Top of Records for the task
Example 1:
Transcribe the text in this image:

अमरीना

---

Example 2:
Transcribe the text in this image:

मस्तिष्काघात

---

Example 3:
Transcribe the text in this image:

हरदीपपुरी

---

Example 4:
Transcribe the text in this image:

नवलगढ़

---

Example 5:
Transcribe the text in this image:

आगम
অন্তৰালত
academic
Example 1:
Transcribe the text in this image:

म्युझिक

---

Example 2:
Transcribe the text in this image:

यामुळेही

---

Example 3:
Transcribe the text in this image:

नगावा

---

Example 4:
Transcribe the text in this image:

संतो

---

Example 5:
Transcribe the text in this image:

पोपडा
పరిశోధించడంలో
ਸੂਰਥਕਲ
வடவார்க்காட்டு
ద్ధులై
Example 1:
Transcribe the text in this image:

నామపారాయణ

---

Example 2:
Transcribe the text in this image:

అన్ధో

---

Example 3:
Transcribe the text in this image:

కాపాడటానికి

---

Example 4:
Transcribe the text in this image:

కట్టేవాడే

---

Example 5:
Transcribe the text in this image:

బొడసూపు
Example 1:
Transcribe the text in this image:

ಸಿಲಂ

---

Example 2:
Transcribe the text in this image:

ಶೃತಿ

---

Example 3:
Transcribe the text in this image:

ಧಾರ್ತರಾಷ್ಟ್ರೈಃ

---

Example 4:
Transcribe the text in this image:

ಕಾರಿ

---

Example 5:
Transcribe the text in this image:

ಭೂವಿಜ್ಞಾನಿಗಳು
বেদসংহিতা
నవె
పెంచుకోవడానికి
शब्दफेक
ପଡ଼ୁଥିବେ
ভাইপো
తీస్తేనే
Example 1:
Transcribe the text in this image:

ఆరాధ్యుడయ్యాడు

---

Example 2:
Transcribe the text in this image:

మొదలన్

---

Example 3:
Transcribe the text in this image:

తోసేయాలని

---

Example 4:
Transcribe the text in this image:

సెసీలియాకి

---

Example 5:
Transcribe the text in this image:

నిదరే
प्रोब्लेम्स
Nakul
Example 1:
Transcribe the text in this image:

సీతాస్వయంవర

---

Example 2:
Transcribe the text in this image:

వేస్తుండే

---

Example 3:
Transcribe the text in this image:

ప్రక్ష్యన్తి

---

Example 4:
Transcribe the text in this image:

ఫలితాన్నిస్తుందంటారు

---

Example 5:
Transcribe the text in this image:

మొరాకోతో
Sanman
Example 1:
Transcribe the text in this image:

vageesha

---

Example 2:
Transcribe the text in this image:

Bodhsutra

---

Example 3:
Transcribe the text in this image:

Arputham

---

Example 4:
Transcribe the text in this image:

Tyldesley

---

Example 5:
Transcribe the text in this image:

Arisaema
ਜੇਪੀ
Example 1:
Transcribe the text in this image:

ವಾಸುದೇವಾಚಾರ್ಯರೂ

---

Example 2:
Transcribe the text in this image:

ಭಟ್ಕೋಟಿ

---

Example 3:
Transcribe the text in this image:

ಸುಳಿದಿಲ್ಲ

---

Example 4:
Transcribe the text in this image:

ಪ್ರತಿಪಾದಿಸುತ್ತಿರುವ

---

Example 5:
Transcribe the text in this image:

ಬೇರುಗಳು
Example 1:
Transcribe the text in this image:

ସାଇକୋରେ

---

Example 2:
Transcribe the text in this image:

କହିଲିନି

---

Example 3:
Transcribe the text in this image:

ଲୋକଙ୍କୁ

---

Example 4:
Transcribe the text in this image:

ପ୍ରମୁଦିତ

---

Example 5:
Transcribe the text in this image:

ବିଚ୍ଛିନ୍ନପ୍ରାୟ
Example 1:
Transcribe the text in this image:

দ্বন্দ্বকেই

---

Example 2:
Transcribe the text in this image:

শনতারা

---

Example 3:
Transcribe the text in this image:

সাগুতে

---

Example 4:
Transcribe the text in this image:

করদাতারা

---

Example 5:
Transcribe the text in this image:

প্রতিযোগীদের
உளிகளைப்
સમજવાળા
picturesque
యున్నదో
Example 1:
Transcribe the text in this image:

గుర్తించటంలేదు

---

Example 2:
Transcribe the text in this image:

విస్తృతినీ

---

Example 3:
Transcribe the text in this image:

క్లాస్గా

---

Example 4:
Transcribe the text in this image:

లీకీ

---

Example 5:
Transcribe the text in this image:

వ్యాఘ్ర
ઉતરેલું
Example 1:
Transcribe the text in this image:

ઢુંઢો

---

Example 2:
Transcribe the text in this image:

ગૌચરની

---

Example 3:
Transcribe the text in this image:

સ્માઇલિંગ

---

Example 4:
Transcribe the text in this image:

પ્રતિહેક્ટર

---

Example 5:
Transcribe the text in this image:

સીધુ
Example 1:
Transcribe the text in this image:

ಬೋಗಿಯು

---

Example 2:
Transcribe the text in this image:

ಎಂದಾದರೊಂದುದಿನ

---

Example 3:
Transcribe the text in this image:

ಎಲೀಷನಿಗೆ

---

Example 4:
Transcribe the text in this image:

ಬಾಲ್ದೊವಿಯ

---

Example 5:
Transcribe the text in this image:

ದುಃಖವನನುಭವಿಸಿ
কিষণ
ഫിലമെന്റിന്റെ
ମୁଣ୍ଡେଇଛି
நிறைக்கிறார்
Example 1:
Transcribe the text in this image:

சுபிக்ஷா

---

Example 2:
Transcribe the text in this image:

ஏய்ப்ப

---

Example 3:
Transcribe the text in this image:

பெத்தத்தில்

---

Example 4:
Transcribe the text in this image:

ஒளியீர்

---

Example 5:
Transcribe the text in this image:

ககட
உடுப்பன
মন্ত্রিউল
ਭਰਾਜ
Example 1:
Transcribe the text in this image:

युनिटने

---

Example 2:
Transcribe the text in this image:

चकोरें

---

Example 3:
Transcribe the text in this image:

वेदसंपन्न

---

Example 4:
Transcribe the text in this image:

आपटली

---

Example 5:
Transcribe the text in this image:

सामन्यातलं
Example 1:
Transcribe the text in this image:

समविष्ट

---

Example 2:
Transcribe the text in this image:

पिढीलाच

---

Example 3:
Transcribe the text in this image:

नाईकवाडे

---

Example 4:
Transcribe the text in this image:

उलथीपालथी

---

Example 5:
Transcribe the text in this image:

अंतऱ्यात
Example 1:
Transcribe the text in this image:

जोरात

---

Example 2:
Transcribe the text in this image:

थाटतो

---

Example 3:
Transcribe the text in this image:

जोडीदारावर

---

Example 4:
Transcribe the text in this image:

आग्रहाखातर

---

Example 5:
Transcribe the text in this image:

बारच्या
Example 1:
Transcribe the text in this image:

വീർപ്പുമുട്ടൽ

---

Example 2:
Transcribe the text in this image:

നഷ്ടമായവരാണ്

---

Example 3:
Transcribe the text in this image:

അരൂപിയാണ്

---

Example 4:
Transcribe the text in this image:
Bottom of Records for the task
Retype each entry exactly, leaving none of them out.

Example 1:
Transcribe the text in this image:

अमरीना

---

Example 2:
Transcribe the text in this image:

मस्तिष्काघात

---

Example 3:
Transcribe the text in this image:

हरदीपपुरी

---

Example 4:
Transcribe the text in this image:

नवलगढ़

---

Example 5:
Transcribe the text in this image:

आगम
অন্তৰালত
academic
Example 1:
Transcribe the text in this image:

म्युझिक

---

Example 2:
Transcribe the text in this image:

यामुळेही

---

Example 3:
Transcribe the text in this image:

नगावा

---

Example 4:
Transcribe the text in this image:

संतो

---

Example 5:
Transcribe the text in this image:

पोपडा
పరిశోధించడంలో
ਸੂਰਥਕਲ
வடவார்க்காட்டு
ద్ధులై
Example 1:
Transcribe the text in this image:

నామపారాయణ

---

Example 2:
Transcribe the text in this image:

అన్ధో

---

Example 3:
Transcribe the text in this image:

కాపాడటానికి

---

Example 4:
Transcribe the text in this image:

కట్టేవాడే

---

Example 5:
Transcribe the text in this image:

బొడసూపు
Example 1:
Transcribe the text in this image:

ಸಿಲಂ

---

Example 2:
Transcribe the text in this image:

ಶೃತಿ

---

Example 3:
Transcribe the text in this image:

ಧಾರ್ತರಾಷ್ಟ್ರೈಃ

---

Example 4:
Transcribe the text in this image:

ಕಾರಿ

---

Example 5:
Transcribe the text in this image:

ಭೂವಿಜ್ಞಾನಿಗಳು
বেদসংহিতা
నవె
పెంచుకోవడానికి
शब्दफेक
ପଡ଼ୁଥିବେ
ভাইপো
తీస్తేనే
Example 1:
Transcribe the text in this image:

ఆరాధ్యుడయ్యాడు

---

Example 2:
Transcribe the text in this image:

మొదలన్

---

Example 3:
Transcribe the text in this image:

తోసేయాలని

---

Example 4:
Transcribe the text in this image:

సెసీలియాకి

---

Example 5:
Transcribe the text in this image:

నిదరే
प्रोब्लेम्स
Nakul
Example 1:
Transcribe the text in this image:

సీతాస్వయంవర

---

Example 2:
Transcribe the text in this image:

వేస్తుండే

---

Example 3:
Transcribe the text in this image:

ప్రక్ష్యన్తి

---

Example 4:
Transcribe the text in this image:

ఫలితాన్నిస్తుందంటారు

---

Example 5:
Transcribe the text in this image:

మొరాకోతో
Sanman
Example 1:
Transcribe the text in this image:

vageesha

---

Example 2:
Transcribe the text in this image:

Bodhsutra

---

Example 3:
Transcribe the text in this image:

Arputham

---

Example 4:
Transcribe the text in this image:

Tyldesley

---

Example 5:
Transcribe the text in this image:

Arisaema
ਜੇਪੀ
Example 1:
Transcribe the text in this image:

ವಾಸುದೇವಾಚಾರ್ಯರೂ

---

Example 2:
Transcribe the text in this image:

ಭಟ್ಕೋಟಿ

---

Example 3:
Transcribe the text in this image:

ಸುಳಿದಿಲ್ಲ

---

Example 4:
Transcribe the text in this image:

ಪ್ರತಿಪಾದಿಸುತ್ತಿರುವ

---

Example 5:
Transcribe the text in this image:

ಬೇರುಗಳು
Example 1:
Transcribe the text in this image:

ସାଇକୋରେ

---

Example 2:
Transcribe the text in this image:

କହିଲିନି

---

Example 3:
Transcribe the text in this image:

ଲୋକଙ୍କୁ

---

Example 4:
Transcribe the text in this image:

ପ୍ରମୁଦିତ

---

Example 5:
Transcribe the text in this image:

ବିଚ୍ଛିନ୍ନପ୍ରାୟ
Example 1:
Transcribe the text in this image:

দ্বন্দ্বকেই

---

Example 2:
Transcribe the text in this image:

শনতারা

---

Example 3:
Transcribe the text in this image:

সাগুতে

---

Example 4:
Transcribe the text in this image:

করদাতারা

---

Example 5:
Transcribe the text in this image:

প্রতিযোগীদের
உளிகளைப்
સમજવાળા
picturesque
యున్నదో
Example 1:
Transcribe the text in this image:

గుర్తించటంలేదు

---

Example 2:
Transcribe the text in this image:

విస్తృతినీ

---

Example 3:
Transcribe the text in this image:

క్లాస్గా

---

Example 4:
Transcribe the text in this image:

లీకీ

---

Example 5:
Transcribe the text in this image:

వ్యాఘ్ర
ઉતરેલું
Example 1:
Transcribe the text in this image:

ઢુંઢો

---

Example 2:
Transcribe the text in this image:

ગૌચરની

---

Example 3:
Transcribe the text in this image:

સ્માઇલિંગ

---

Example 4:
Transcribe the text in this image:

પ્રતિહેક્ટર

---

Example 5:
Transcribe the text in this image:

સીધુ
Example 1:
Transcribe the text in this image:

ಬೋಗಿಯು

---

Example 2:
Transcribe the text in this image:

ಎಂದಾದರೊಂದುದಿನ

---

Example 3:
Transcribe the text in this image:

ಎಲೀಷನಿಗೆ

---

Example 4:
Transcribe the text in this image:

ಬಾಲ್ದೊವಿಯ

---

Example 5:
Transcribe the text in this image:

ದುಃಖವನನುಭವಿಸಿ
কিষণ
ഫിലമെന്റിന്റെ
ମୁଣ୍ଡେଇଛି
நிறைக்கிறார்
Example 1:
Transcribe the text in this image:

சுபிக்ஷா

---

Example 2:
Transcribe the text in this image:

ஏய்ப்ப

---

Example 3:
Transcribe the text in this image:

பெத்தத்தில்

---

Example 4:
Transcribe the text in this image:

ஒளியீர்

---

Example 5:
Transcribe the text in this image:

ககட
உடுப்பன
মন্ত্রিউল
ਭਰਾਜ
Example 1:
Transcribe the text in this image:

युनिटने

---

Example 2:
Transcribe the text in this image:

चकोरें

---

Example 3:
Transcribe the text in this image:

वेदसंपन्न

---

Example 4:
Transcribe the text in this image:

आपटली

---

Example 5:
Transcribe the text in this image:

सामन्यातलं
Example 1:
Transcribe the text in this image:

समविष्ट

---

Example 2:
Transcribe the text in this image:

पिढीलाच

---

Example 3:
Transcribe the text in this image:

नाईकवाडे

---

Example 4:
Transcribe the text in this image:

उलथीपालथी

---

Example 5:
Transcribe the text in this image:

अंतऱ्यात
Example 1:
Transcribe the text in this image:

जोरात

---

Example 2:
Transcribe the text in this image:

थाटतो

---

Example 3:
Transcribe the text in this image:

जोडीदारावर

---

Example 4:
Transcribe the text in this image:

आग्रहाखातर

---

Example 5:
Transcribe the text in this image:

बारच्या
Example 1:
Transcribe the text in this image:

വീർപ്പുമുട്ടൽ

---

Example 2:
Transcribe the text in this image:

നഷ്ടമായവരാണ്

---

Example 3:
Transcribe the text in this image:

അരൂപിയാണ്

---

Example 4:
Transcribe the text in this image:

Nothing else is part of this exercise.